WORK ITEM —
Exactly the lines starting at the line containing "其次我还要感谢微处理器研究中" and ending at the line containing "还要感谢这篇论文所涉及到的各" are to be written out from the listing below, both included.

(Beginning of SUPPLIED ENTRIES)

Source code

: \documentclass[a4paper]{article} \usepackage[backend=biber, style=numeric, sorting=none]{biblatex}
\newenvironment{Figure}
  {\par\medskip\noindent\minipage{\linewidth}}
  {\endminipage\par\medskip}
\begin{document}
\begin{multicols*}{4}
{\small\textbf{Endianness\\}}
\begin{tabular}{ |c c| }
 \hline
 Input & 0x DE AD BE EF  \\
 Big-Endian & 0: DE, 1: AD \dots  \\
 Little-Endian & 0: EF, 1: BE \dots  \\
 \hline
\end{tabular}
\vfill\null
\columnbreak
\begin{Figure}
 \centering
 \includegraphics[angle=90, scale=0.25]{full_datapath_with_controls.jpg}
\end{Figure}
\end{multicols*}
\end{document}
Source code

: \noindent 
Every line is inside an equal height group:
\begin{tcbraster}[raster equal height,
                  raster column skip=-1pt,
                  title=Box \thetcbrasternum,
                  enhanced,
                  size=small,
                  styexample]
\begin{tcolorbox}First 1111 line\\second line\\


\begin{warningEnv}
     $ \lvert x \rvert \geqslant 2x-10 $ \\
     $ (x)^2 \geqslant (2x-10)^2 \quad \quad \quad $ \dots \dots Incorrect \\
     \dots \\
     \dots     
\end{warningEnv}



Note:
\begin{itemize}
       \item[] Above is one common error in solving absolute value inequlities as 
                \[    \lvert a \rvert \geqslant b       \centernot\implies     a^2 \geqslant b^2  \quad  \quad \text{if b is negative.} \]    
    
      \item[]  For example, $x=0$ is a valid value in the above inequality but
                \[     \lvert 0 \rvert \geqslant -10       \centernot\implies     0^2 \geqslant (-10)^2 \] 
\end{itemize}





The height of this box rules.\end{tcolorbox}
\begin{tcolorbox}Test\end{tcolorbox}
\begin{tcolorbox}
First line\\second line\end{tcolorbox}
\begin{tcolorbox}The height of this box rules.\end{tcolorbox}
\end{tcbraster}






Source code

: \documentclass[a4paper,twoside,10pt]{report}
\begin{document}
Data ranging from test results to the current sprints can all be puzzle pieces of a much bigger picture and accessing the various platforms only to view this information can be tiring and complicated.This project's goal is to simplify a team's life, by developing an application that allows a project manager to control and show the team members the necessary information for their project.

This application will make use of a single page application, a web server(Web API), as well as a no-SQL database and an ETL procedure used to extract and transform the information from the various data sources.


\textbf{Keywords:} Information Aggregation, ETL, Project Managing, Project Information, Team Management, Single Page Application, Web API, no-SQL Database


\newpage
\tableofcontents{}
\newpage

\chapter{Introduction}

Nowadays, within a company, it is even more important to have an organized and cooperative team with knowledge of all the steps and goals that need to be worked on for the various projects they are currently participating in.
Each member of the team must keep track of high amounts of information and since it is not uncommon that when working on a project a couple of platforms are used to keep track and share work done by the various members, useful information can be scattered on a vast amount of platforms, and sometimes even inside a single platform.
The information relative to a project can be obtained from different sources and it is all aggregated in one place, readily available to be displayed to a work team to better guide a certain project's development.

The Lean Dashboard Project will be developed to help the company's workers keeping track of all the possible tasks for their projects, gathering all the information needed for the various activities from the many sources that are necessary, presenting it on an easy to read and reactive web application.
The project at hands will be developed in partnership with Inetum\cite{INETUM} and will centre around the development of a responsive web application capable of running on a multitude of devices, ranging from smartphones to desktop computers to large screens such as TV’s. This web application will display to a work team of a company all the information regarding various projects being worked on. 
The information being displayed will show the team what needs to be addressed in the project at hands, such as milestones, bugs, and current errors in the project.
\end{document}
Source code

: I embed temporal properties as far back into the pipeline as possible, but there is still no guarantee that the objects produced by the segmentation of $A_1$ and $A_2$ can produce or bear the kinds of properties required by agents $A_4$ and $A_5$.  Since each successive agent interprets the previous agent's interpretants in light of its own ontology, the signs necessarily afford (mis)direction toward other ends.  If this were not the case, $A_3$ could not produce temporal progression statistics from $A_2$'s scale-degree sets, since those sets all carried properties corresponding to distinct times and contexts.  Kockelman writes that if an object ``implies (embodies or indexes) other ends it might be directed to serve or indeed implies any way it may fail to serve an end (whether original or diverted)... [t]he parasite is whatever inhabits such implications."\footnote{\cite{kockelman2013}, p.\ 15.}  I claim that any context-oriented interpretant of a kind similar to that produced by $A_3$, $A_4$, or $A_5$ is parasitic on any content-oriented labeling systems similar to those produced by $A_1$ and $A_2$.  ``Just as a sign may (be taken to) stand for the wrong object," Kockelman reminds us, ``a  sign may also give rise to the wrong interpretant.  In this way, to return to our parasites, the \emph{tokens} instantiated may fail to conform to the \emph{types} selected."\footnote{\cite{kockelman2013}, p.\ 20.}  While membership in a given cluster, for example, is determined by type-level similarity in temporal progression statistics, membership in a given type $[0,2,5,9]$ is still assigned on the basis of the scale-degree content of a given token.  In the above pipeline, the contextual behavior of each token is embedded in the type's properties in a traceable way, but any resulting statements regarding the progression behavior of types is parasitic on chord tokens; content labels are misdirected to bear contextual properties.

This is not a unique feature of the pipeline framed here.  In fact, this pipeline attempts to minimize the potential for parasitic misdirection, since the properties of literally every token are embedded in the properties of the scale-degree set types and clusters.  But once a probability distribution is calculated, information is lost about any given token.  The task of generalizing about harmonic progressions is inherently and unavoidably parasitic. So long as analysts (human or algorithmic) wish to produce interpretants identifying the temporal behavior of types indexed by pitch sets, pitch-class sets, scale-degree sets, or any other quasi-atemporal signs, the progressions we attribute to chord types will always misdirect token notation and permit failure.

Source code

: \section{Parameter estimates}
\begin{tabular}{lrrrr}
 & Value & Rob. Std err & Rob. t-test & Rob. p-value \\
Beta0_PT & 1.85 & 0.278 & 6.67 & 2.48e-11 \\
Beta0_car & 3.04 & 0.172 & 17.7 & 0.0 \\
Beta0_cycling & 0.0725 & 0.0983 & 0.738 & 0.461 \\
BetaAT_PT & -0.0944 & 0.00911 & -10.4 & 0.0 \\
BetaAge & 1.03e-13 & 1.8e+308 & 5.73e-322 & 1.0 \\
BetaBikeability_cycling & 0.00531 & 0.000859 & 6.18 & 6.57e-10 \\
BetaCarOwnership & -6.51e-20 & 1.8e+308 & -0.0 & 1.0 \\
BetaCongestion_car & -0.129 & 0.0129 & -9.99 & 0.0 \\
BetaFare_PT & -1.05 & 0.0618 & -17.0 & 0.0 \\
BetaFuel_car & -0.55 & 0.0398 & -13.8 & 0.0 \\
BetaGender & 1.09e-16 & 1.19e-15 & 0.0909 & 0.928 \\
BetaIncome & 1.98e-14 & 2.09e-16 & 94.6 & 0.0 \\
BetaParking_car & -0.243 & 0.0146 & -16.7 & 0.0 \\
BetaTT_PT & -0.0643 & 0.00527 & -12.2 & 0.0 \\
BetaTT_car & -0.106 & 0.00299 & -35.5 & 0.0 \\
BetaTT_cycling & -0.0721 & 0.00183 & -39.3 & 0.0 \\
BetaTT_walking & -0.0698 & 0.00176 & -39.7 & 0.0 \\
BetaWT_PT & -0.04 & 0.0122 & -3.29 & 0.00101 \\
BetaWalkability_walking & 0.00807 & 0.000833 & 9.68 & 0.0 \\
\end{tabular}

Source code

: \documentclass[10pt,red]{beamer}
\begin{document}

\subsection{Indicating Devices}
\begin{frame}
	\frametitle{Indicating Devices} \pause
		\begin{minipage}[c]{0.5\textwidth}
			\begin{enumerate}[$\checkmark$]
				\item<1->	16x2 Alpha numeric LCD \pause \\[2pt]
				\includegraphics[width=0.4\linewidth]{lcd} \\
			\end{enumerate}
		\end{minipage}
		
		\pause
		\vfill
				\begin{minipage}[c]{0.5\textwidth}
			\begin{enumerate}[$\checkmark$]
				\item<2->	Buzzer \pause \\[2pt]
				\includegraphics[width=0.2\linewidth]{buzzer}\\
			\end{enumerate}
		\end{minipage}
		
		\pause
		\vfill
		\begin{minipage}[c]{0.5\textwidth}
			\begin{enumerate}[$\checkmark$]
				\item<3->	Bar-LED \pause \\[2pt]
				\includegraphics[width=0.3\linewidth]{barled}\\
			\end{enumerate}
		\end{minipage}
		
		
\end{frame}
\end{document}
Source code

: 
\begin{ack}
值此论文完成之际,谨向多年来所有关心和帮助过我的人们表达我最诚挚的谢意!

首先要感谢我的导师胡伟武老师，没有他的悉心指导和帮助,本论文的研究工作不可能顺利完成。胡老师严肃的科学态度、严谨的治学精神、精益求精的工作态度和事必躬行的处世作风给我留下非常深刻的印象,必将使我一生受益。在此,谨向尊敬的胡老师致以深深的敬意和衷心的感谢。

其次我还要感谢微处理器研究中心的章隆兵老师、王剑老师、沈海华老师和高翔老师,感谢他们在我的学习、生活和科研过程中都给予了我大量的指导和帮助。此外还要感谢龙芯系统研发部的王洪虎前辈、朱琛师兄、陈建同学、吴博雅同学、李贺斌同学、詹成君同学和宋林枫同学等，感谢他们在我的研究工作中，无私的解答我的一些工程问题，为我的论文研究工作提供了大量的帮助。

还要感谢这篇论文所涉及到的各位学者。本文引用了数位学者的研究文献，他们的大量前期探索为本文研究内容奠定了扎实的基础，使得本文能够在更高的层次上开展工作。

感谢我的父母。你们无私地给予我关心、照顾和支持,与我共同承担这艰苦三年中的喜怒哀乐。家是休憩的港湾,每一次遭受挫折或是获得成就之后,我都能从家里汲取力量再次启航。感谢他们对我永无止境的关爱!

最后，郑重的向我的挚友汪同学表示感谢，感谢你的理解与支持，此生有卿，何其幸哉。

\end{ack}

(End of SUPPLIED ENTRIES)

TASK RESULT —
其次我还要感谢微处理器研究中心的章隆兵老师、王剑老师、沈海华老师和高翔老师,感谢他们在我的学习、生活和科研过程中都给予了我大量的指导和帮助。此外还要感谢龙芯系统研发部的王洪虎前辈、朱琛师兄、陈建同学、吴博雅同学、李贺斌同学、詹成君同学和宋林枫同学等，感谢他们在我的研究工作中，无私的解答我的一些工程问题，为我的论文研究工作提供了大量的帮助。

还要感谢这篇论文所涉及到的各位学者。本文引用了数位学者的研究文献，他们的大量前期探索为本文研究内容奠定了扎实的基础，使得本文能够在更高的层次上开展工作。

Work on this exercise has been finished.